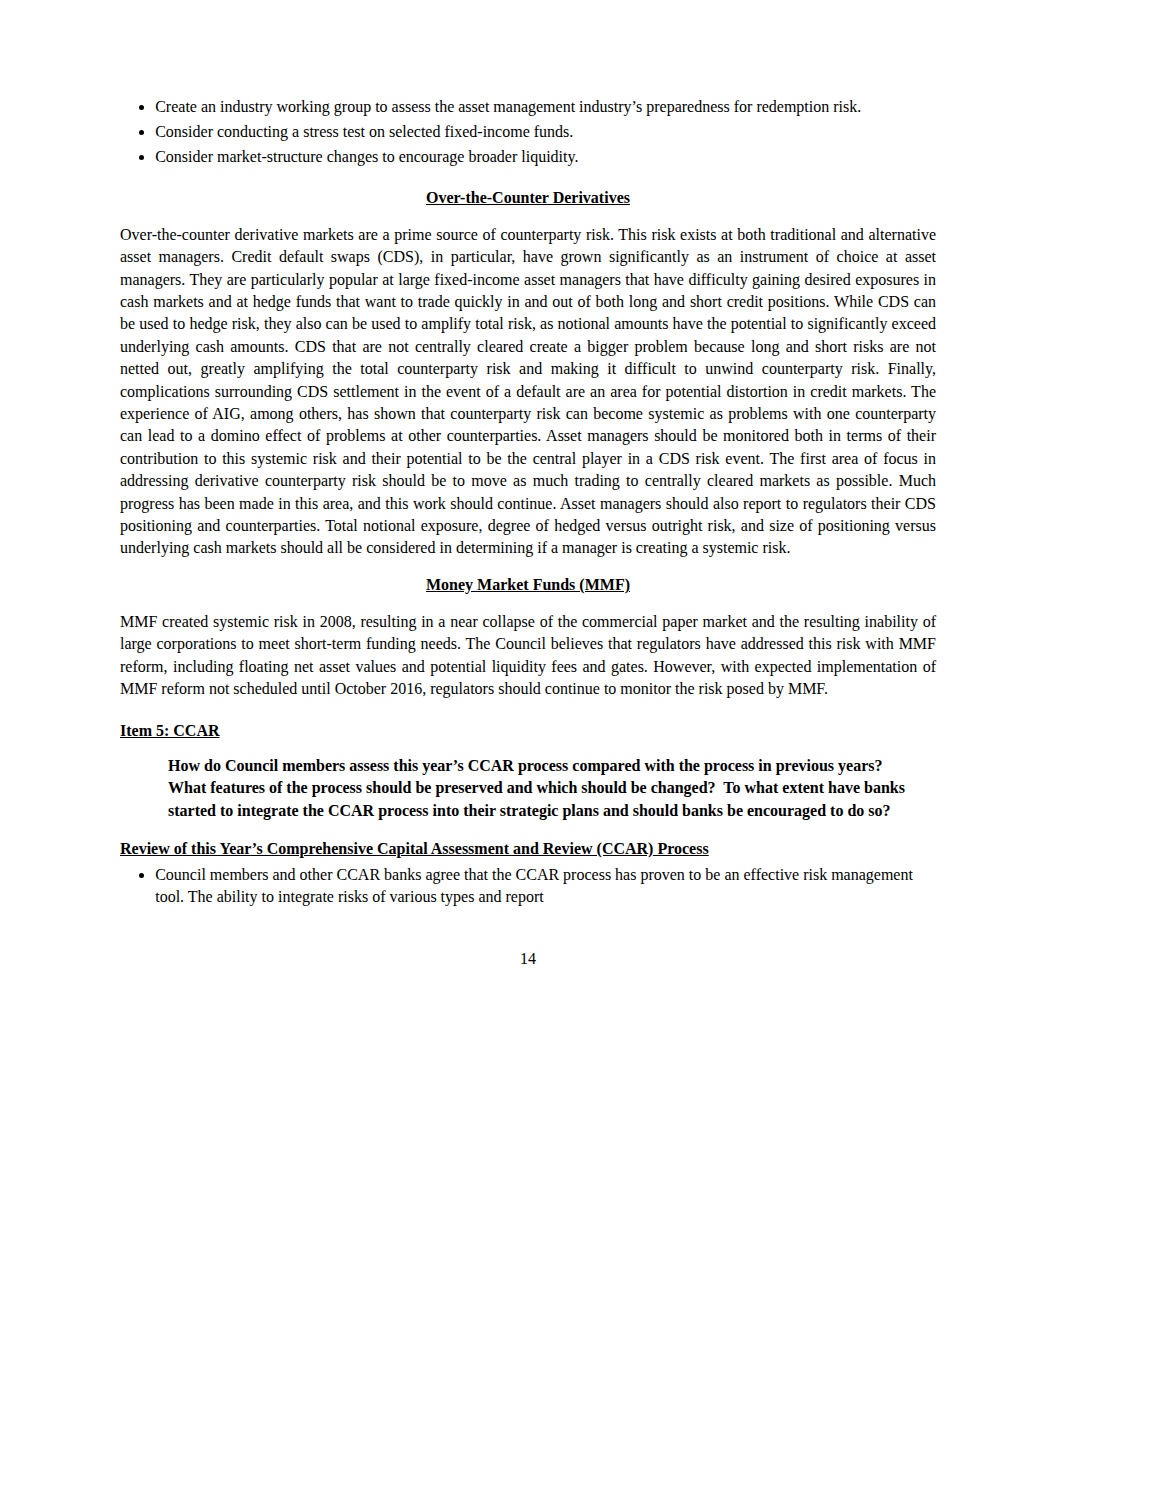Create an industry working group to assess the asset management industry’s preparedness for redemption risk.
Consider conducting a stress test on selected fixed-income funds.
Consider market-structure changes to encourage broader liquidity.
Over-the-Counter Derivatives
Over-the-counter derivative markets are a prime source of counterparty risk. This risk exists at both traditional and alternative asset managers. Credit default swaps (CDS), in particular, have grown significantly as an instrument of choice at asset managers. They are particularly popular at large fixed-income asset managers that have difficulty gaining desired exposures in cash markets and at hedge funds that want to trade quickly in and out of both long and short credit positions. While CDS can be used to hedge risk, they also can be used to amplify total risk, as notional amounts have the potential to significantly exceed underlying cash amounts. CDS that are not centrally cleared create a bigger problem because long and short risks are not netted out, greatly amplifying the total counterparty risk and making it difficult to unwind counterparty risk. Finally, complications surrounding CDS settlement in the event of a default are an area for potential distortion in credit markets. The experience of AIG, among others, has shown that counterparty risk can become systemic as problems with one counterparty can lead to a domino effect of problems at other counterparties. Asset managers should be monitored both in terms of their contribution to this systemic risk and their potential to be the central player in a CDS risk event. The first area of focus in addressing derivative counterparty risk should be to move as much trading to centrally cleared markets as possible. Much progress has been made in this area, and this work should continue. Asset managers should also report to regulators their CDS positioning and counterparties. Total notional exposure, degree of hedged versus outright risk, and size of positioning versus underlying cash markets should all be considered in determining if a manager is creating a systemic risk.
Money Market Funds (MMF)
MMF created systemic risk in 2008, resulting in a near collapse of the commercial paper market and the resulting inability of large corporations to meet short-term funding needs. The Council believes that regulators have addressed this risk with MMF reform, including floating net asset values and potential liquidity fees and gates. However, with expected implementation of MMF reform not scheduled until October 2016, regulators should continue to monitor the risk posed by MMF.
Item 5: CCAR
How do Council members assess this year’s CCAR process compared with the process in previous years? What features of the process should be preserved and which should be changed? To what extent have banks started to integrate the CCAR process into their strategic plans and should banks be encouraged to do so?
Review of this Year’s Comprehensive Capital Assessment and Review (CCAR) Process
Council members and other CCAR banks agree that the CCAR process has proven to be an effective risk management tool. The ability to integrate risks of various types and report
14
****************
> **Assignment**: Repeat, line for line and exactly, the material from its first line through the line that contains "Over-the-Counter Derivatives", both ends included; no pictures belong in the copy.

> **Written answer**:
Create an industry working group to assess the asset management industry’s preparedness for redemption risk.
Consider conducting a stress test on selected fixed-income funds.
Consider market-structure changes to encourage broader liquidity.
Over-the-Counter Derivatives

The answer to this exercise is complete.